血管生成是影响实体瘤发生发展的重要因素，血管内皮生长因子受体-2 （VEGFR2）是血管生成的中心调控因子。针对VEGFR2的抗体和抑制剂已广泛用于各种恶性肿瘤。然而，VEGFR2的调控机制尚未完全阐明。在这里，我们发现d -甘露糖可以通过降解VEGFR2来显著抑制血管生成和肿瘤生长。具体来说，d -甘露糖通过促进GSK3β Ser9位点的磷酸化，增强TFE3的核易位，促进溶酶体的生物发生，从而增加溶酶体介导的VEGFR2降解，从而使GSK3β失活。因此，d -甘露糖在体外显著抑制人脐静脉内皮细胞（HUVECs）的增殖、迁移和毛细血管形成。口服d -甘露糖可显著抑制小鼠血管生成和肿瘤生长。我们的研究结果揭示了d -甘露糖通过破坏VEGFR2的抗肿瘤机制，并为结直肠癌（CRC）的临床治疗提供了新的策略。
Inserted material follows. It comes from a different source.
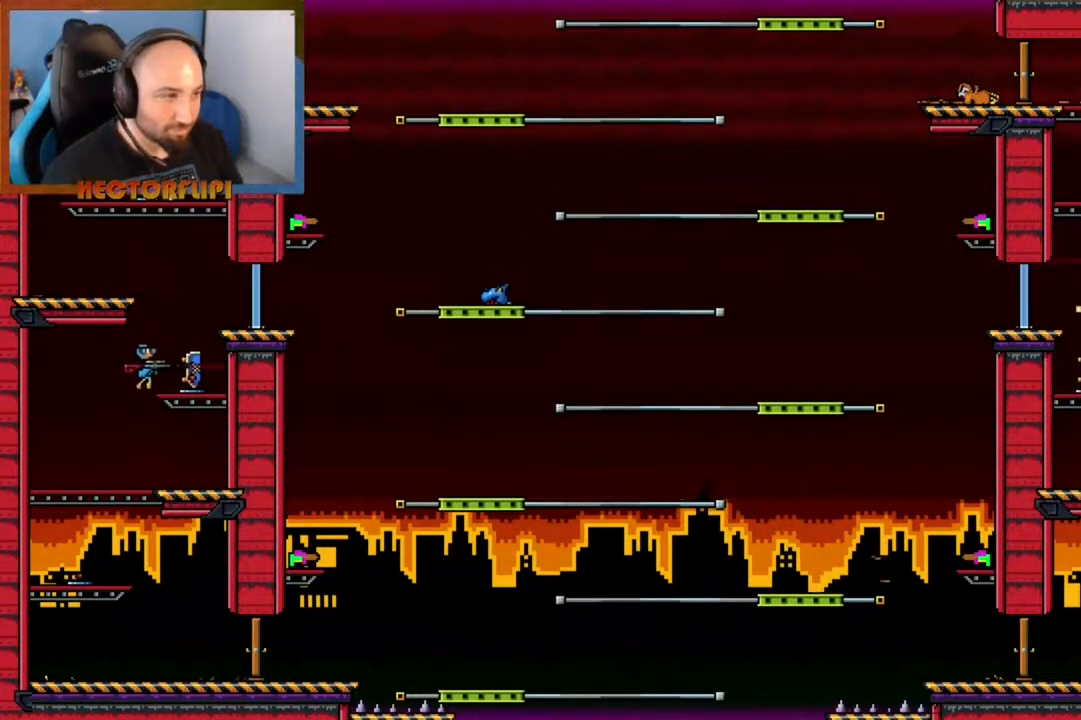
{"buttons": ["L1"], "left_stick": "left", "right_stick": "center", "events": [[500, "left_stick", "left"]]}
本文章由计算机程序翻译，如有差异，请以英文原文为准。

求助全文

约1分钟内获得全文求助全文

来源期刊

Acta biochimica et biophysica Sinica 生物-生化与分子生物学

CiteScore

5.00

自引率

5.40%

发文量

170

审稿时长

3 months

期刊介绍： Acta Biochimica et Biophysica Sinica (ABBS) is an internationally peer-reviewed journal sponsored by the Shanghai Institute of Biochemistry and Cell Biology (CAS). ABBS aims to publish original research articles and review articles in diverse fields of biochemical research including Protein Science, Nucleic Acids, Molecular Biology, Cell Biology, Biophysics, Immunology, and Signal Transduction, etc.